In general, I think its hard to compare the quality of a $300-400 calf leather Alden shoe to a $1100-1800 JL Classic or Prestige edition shoe. They're not really meant to even be in the same ball park.

Construction-wise, Lobb's are billed as requiring 190 separate actions to make each shoe, if you buy into that sort of thing.

 

Takashi78, I would first say congratulations on having insight that many people in this forum never seem to attain.  You succeeded in seeing that price in Goodyear-welted shoes does not necessarily make a better shoe, atleast not without defining what "better" is.  It is common knowledge that John Lobb spends more time and effort in the finishing of their shoes to give them a more elegant presentation.  That is essentially what you are paying such an enormous premium for.  If the extra level of finishing is that important to you, then spend the extra money if you have it.  As Philovance pointed out, the shape of the last may well be another reason to buy shoes from a particular maker, and that is perfectly fine.  However, last shape doesn't have a direct impact on cost of manufactering.  Both shoes are manufactered using traditional Goodyear-welted techniques, and the pros and cons of this are discussed at length in this thread and many others.  Judge for yourself.  Therefore, your question about longevity of the shoes is a good question that is easily answered.  One shoe isn't likely to out-last the other given equal wear and care. 

 

I don't know what model of John Lobb you are referencing, but I assume that since you said you can't tell the difference between the Lobb and the Alden from a stitching perspective, the Lobb was likely seeking to emulate a traditional penny loafer, which is a quintessentially American look.  They generally have courser stitching, and aren't meant to be as refined.  It's part of the style of that shoe.  As Philovance pointed out, a traditional penny loafer is going to be a specialty for Alden, so you may just be picking up on the fact that they are making what they specialize in. 

 

Yes, Lobb says it takes 190 steps to make their shoes.  The number of steps that it takes to make a Goodyear-welted shoe is "approximately" 200 steps, give or take a few.  This is pretty much true for all makers of Goodyear-welted shoes, so don't put too much emphasis on the number itself.  I don't see where Alden specifically states how many steps it takes to make their shoes, but you can safely bet that it is around 200. 

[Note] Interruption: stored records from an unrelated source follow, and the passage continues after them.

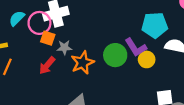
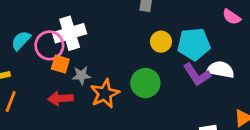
purple L-shape: (136, 47) -> (197, 75), moved
yellow circle: (147, 59) -> (161, 42), moved
red arrow: (47, 65) -> (60, 98), turned 48

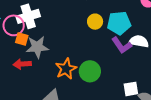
gray star: (81, 75) -> (37, 47), size x1.6
green circle: (145, 83) -> (90, 71), moved
orange star: (105, 94) -> (66, 69), moved

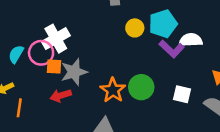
white square: (131, 89) -> (182, 94), moved, turned 35

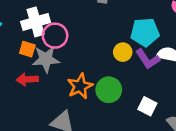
yellow circle: (135, 28) -> (123, 52), moved
pink circle: (41, 53) -> (55, 36), moved

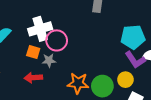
yellow circle: (123, 52) -> (125, 80), moved
gray star: (46, 59) -> (49, 60), size x0.6
orange star: (80, 86) -> (78, 83), turned 30

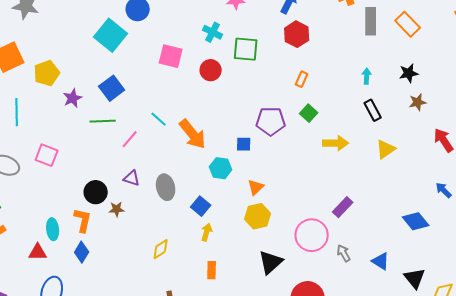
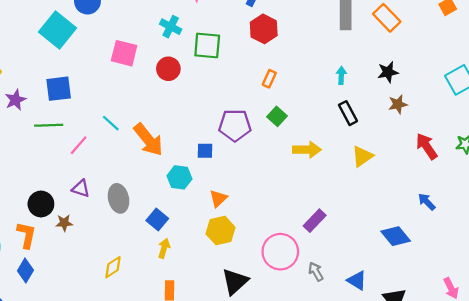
blue square: (112, 88) -> (59, 89), turned 30

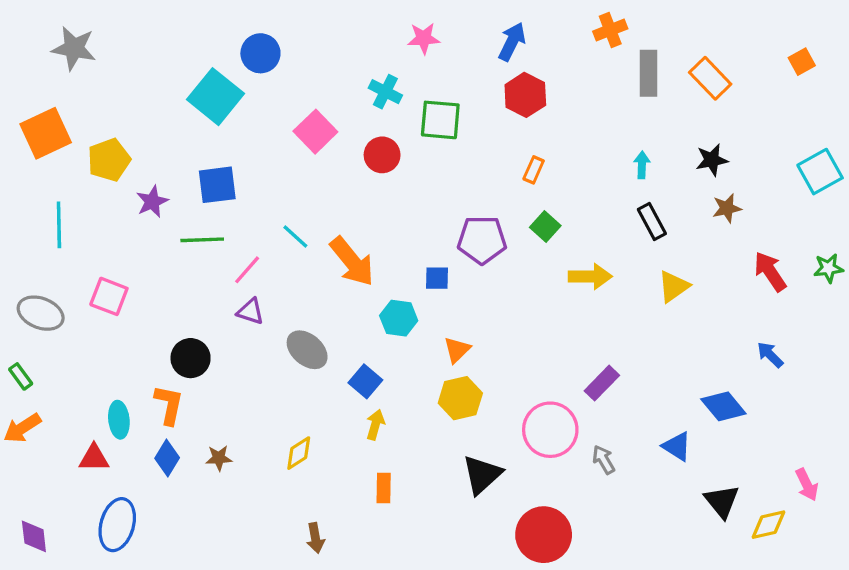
pink square: (124, 53) -> (315, 132), turned 32
purple triangle: (81, 188) -> (250, 311), moved
gray ellipse: (119, 198) -> (307, 350), turned -36
brown star: (64, 223) -> (219, 458), moved
blue triangle: (357, 280) -> (677, 446), moved

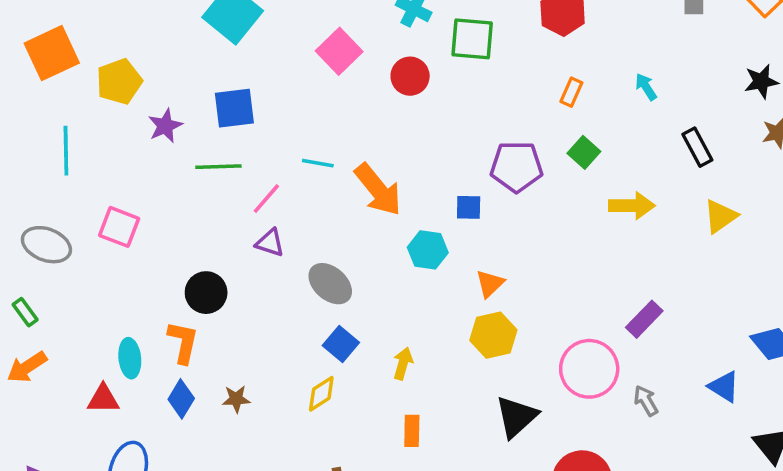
cyan arrow: (642, 165) -> (646, 87), moved, turned -35
cyan line: (295, 237) -> (318, 163), turned -32
blue square: (365, 381) -> (341, 344), moved

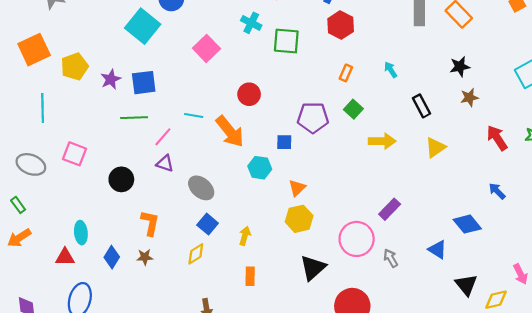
red circle: (410, 76) -> (249, 94), moved
purple star: (165, 126) -> (111, 79), moved
black circle: (206, 293) -> (121, 179), moved
orange L-shape: (183, 342) -> (150, 223), moved

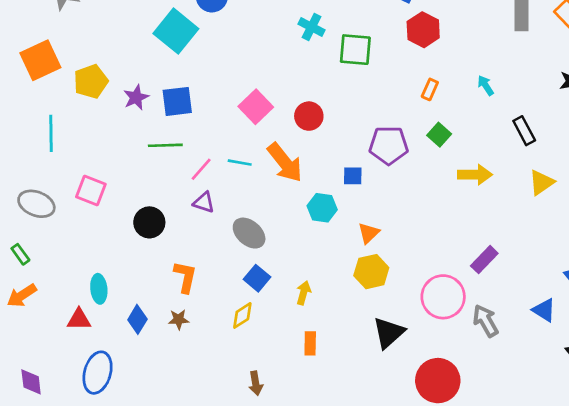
pink square: (206, 48) -> (256, 107), moved
cyan line: (194, 116) -> (240, 163), moved
gray arrow: (391, 258) -> (486, 321), size x1.4

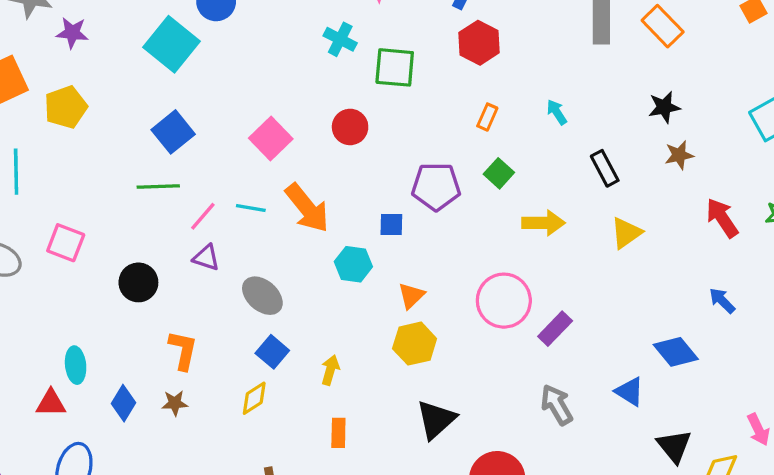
purple star: (136, 97) -> (72, 33), moved, turned 30
blue square: (177, 101) -> (173, 132), turned -32
red circle: (309, 116) -> (350, 127), moved
pink circle: (443, 297) -> (504, 301), moved

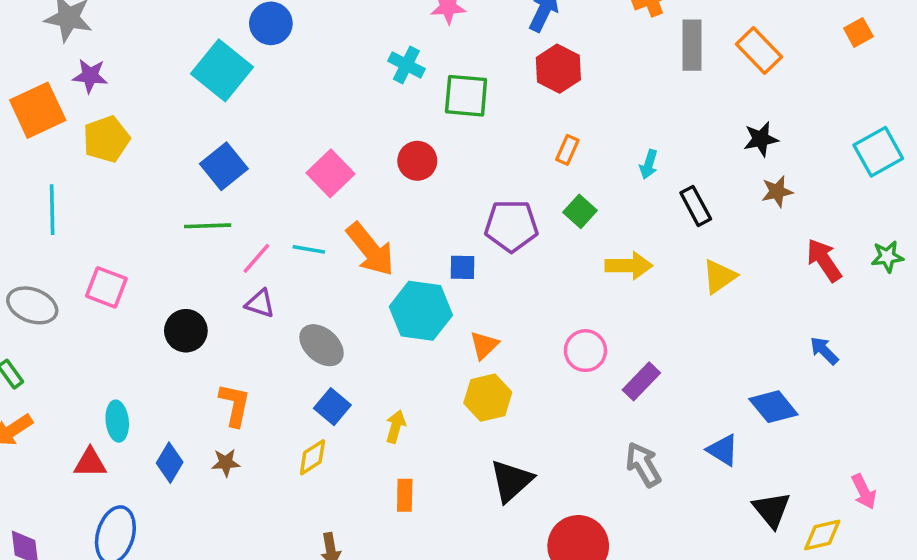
purple star: (72, 33) -> (90, 76), moved
cyan arrow: (557, 112) -> (649, 164), moved, turned -130
cyan hexagon: (353, 264) -> (421, 311), size x1.5
pink circle: (504, 301) -> (585, 351), size x0.7

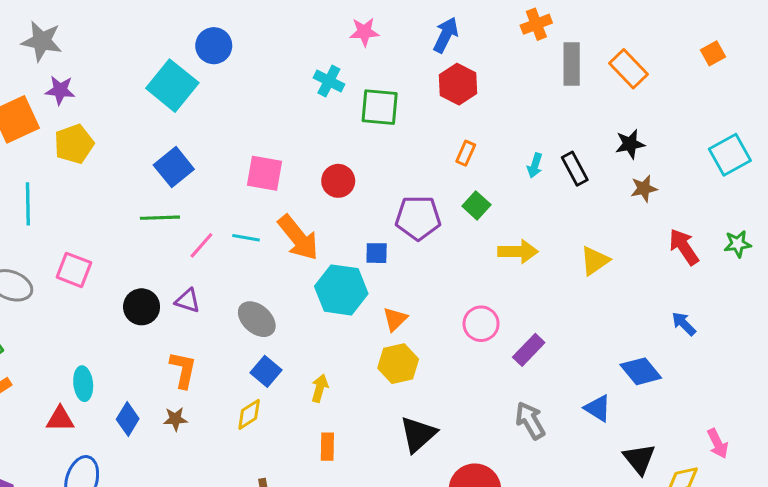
red circle: (417, 161) -> (338, 181), moved
pink square: (331, 173) -> (264, 173), turned -36
black rectangle: (696, 206) -> (575, 169), moved
purple triangle: (260, 304) -> (188, 301), moved

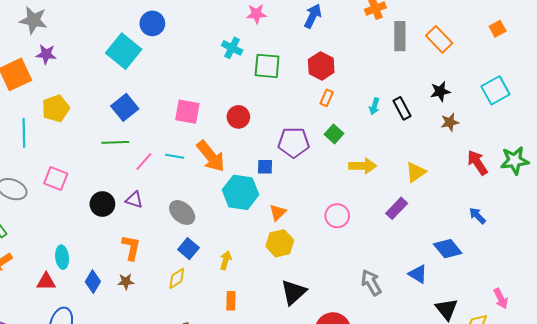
red hexagon: (458, 84) -> (321, 66), moved
yellow pentagon: (74, 144) -> (56, 108), moved
cyan square: (730, 155) -> (495, 90), moved
green star: (738, 244) -> (515, 160), size x1.5
purple rectangle: (529, 350) -> (397, 208), moved

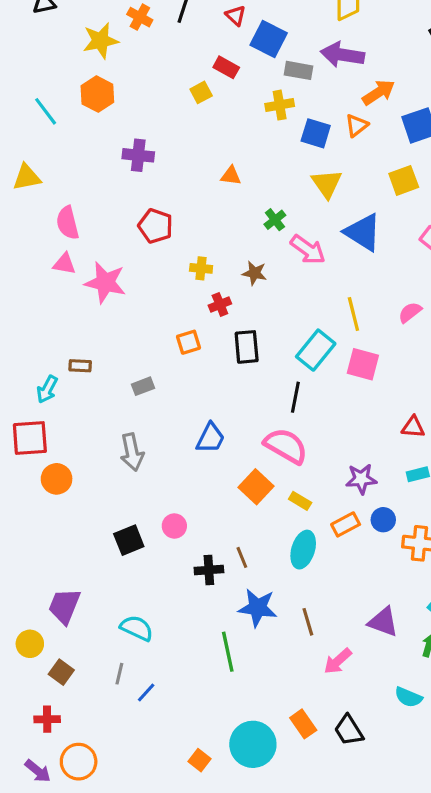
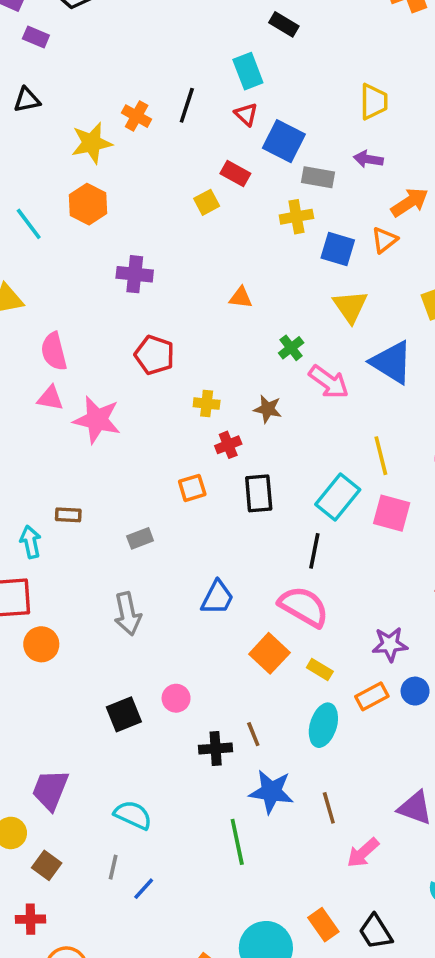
purple arrow: (342, 55) -> (368, 159), size x0.6
cyan arrow: (47, 389) -> (31, 542), turned 140

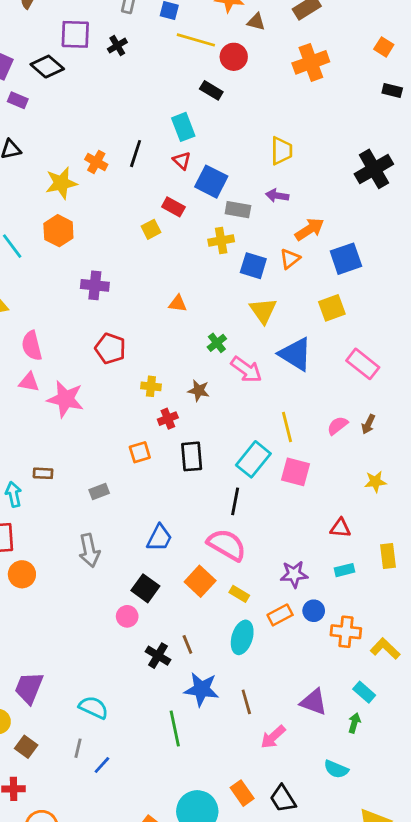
black square: (124, 714) -> (145, 588), moved, turned -32
black cross: (216, 749) -> (158, 656), turned 35

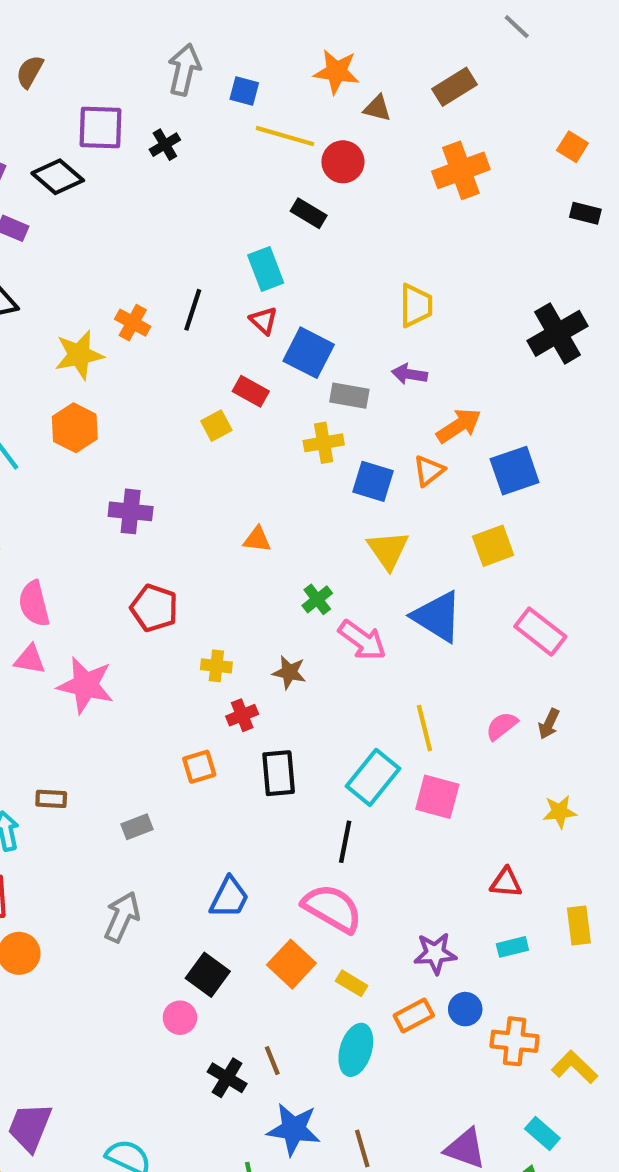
gray arrow: (89, 550) -> (122, 917), turned -144

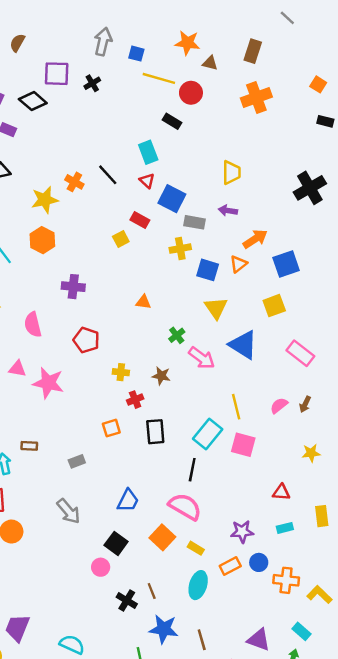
brown rectangle: (454, 87) -> (253, 51), turned -40
black line: (193, 310) -> (108, 175), turned -60
pink semicircle: (34, 604) -> (33, 325), moved
gray arrow: (122, 917) -> (68, 511), turned 116

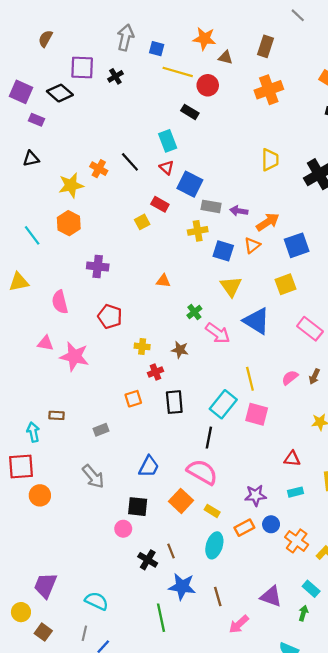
yellow trapezoid: (231, 172) -> (270, 160), moved
purple arrow: (228, 210) -> (239, 211), moved
black square: (116, 543) -> (138, 507), turned -30
orange cross: (286, 580) -> (297, 541), turned 30

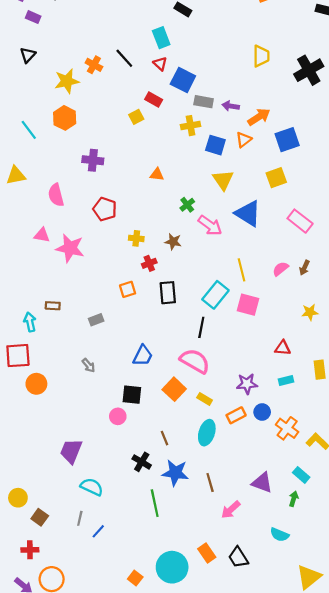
black triangle: (31, 159) -> (28, 55), turned -35
gray arrow: (93, 476) -> (88, 365), size x0.6
black cross: (148, 560) -> (142, 462), moved
purple trapezoid: (45, 585) -> (71, 451), moved

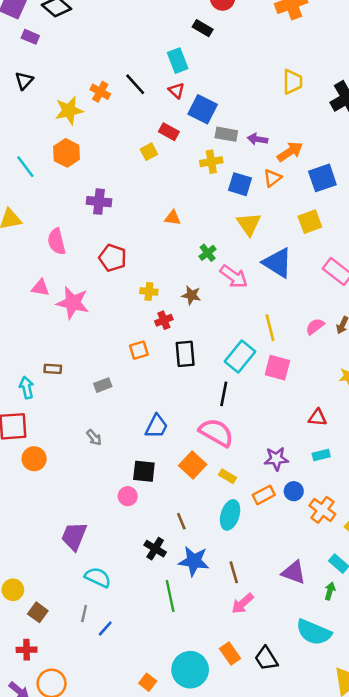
pink arrow: (231, 510) -> (243, 604), moved
cyan semicircle: (279, 535) -> (314, 632), size x1.6

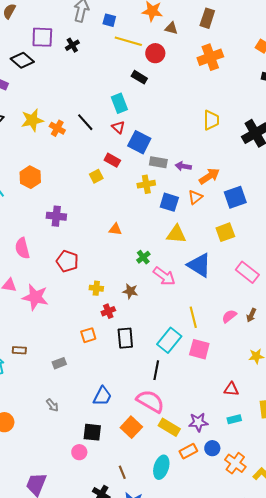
yellow star: (69, 110) -> (32, 120), moved
yellow triangle: (249, 224) -> (176, 234), turned -50
yellow rectangle: (228, 476) -> (169, 427), moved, size x1.5

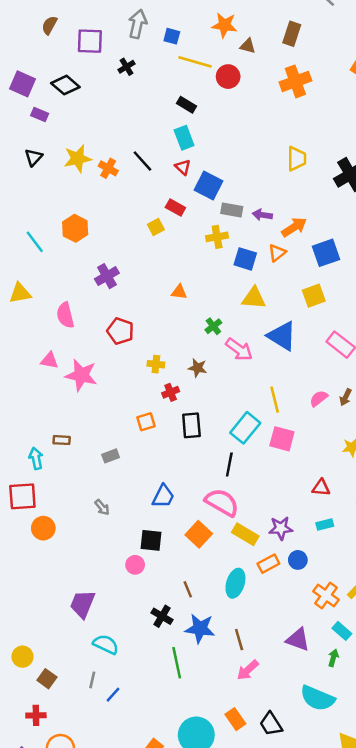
purple square: (42, 37) -> (90, 41), moved
black rectangle: (139, 77) -> (186, 105), moved
purple cross: (56, 216) -> (107, 276), turned -36
orange cross: (235, 463) -> (326, 595), moved

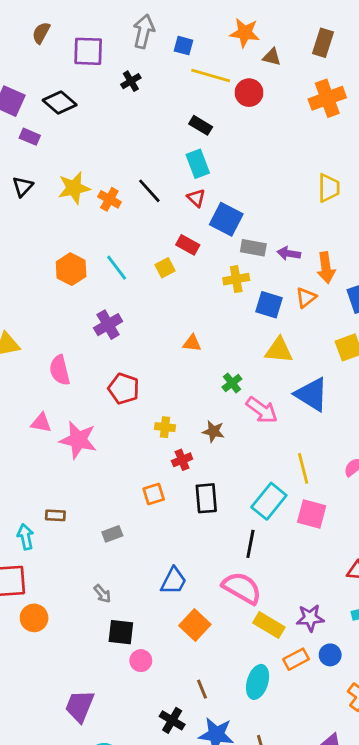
orange arrow: (294, 227) -> (326, 268), turned 115
cyan line: (35, 242) -> (117, 268), moved
orange square: (199, 534) -> (195, 625), moved
black square: (151, 540) -> (121, 632), moved

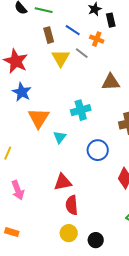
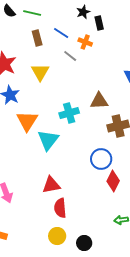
yellow triangle: (61, 58) -> (40, 72), moved
brown triangle: (111, 82) -> (99, 101), moved
cyan triangle: (60, 137) -> (48, 140), size x1.6
blue circle: (98, 150) -> (101, 159), moved

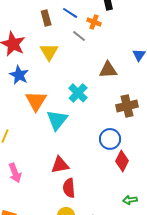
brown triangle: (99, 101) -> (108, 70), moved
cyan cross: (69, 113) -> (78, 93), turned -30

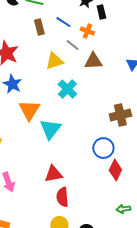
yellow triangle: (49, 52) -> (54, 61), moved, turned 42
brown triangle: (108, 70) -> (93, 61), moved
cyan cross: (78, 93) -> (67, 89), moved

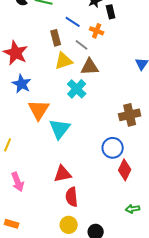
brown rectangle: (39, 27) -> (56, 38), moved
brown triangle: (93, 61) -> (90, 67), moved

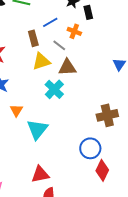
blue line: (73, 22) -> (50, 22), turned -63
orange triangle: (39, 110) -> (16, 110), size x0.6

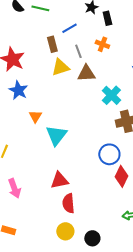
orange cross: (74, 31) -> (102, 44), moved
gray line: (59, 45) -> (78, 51), turned 32
cyan cross: (54, 89) -> (111, 95), moved

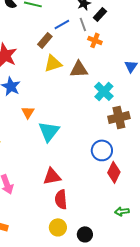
black rectangle: (107, 18) -> (100, 14), turned 56
brown rectangle: (52, 44) -> (45, 40), turned 56
gray line: (78, 51) -> (83, 24), moved

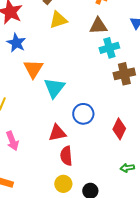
brown triangle: (79, 69) -> (98, 26), moved
cyan cross: (104, 91) -> (109, 48), turned 30
orange triangle: (28, 112) -> (33, 69), size x1.5
blue circle: (102, 150) -> (83, 114), moved

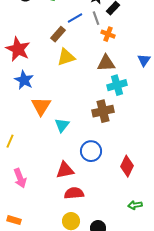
brown cross: (124, 74) -> (103, 111), moved
cyan triangle: (54, 88) -> (62, 125), size x0.7
red semicircle: (66, 156) -> (74, 193), turned 90

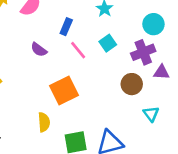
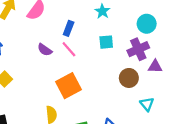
cyan square: (108, 43) -> (106, 42), turned 32
pink line: (78, 50) -> (69, 49), moved

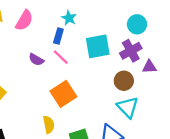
cyan star: (102, 11) -> (69, 18), moved
cyan square: (106, 42) -> (98, 46), size x1.6
cyan triangle: (147, 104) -> (128, 107), moved, size x1.5

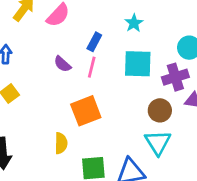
cyan star: (69, 18) -> (134, 23), moved
pink line: (61, 57) -> (92, 67), turned 48

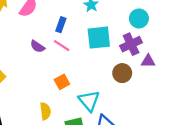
pink line: (92, 67) -> (62, 46), turned -63
orange square: (86, 111) -> (62, 82), size x0.6
cyan triangle: (158, 142) -> (89, 101), moved

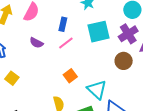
purple semicircle: (37, 46) -> (36, 43), moved
pink line: (62, 46) -> (66, 43), turned -63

Edited by MoneyWellSpent - 4/17/13 at 8:13am
post #179 of 1358

Thanks for the input.

 

If i remember correctly i was comparing the JL Lopez at the dept store.

 

The shoe i ended up getting from Alden is shown below.

The tip is more "pointy" than i like as i feel the more rounded style of the Lopez is more casual looking.

 

 

 

I have wide feet and the reason i choose this style and last is because the instant i tried the shoes on i felt very comfortable.

I think end of the day thats whats more important, comfort.

I originally had another style i liked but too bad it just did not fit right.

 

Maybe the mistake i made was not trying on the JL Lopez, didnt help the fact that a few SA at the shoe dept even saw me examine the JL for quite a few mins and didnt offer to attend to me.

 

But i will sure to test them out next year if i have chance to stop over in Taiwan on my way to San Francisco.

 

Question to the members:

 

- What styles or last is a wide fit for people like me who at least need a E/EE width to feel comfortable?

 

Dont know if this info helps i live in a tropical country where we see rain always.

I dont always walk indoors where is all carpet or smooth flooring and roads/streets here are quite bad. biggrin.gif

post #180 of 1358
Lopez is narrow at the front and wide at the heel.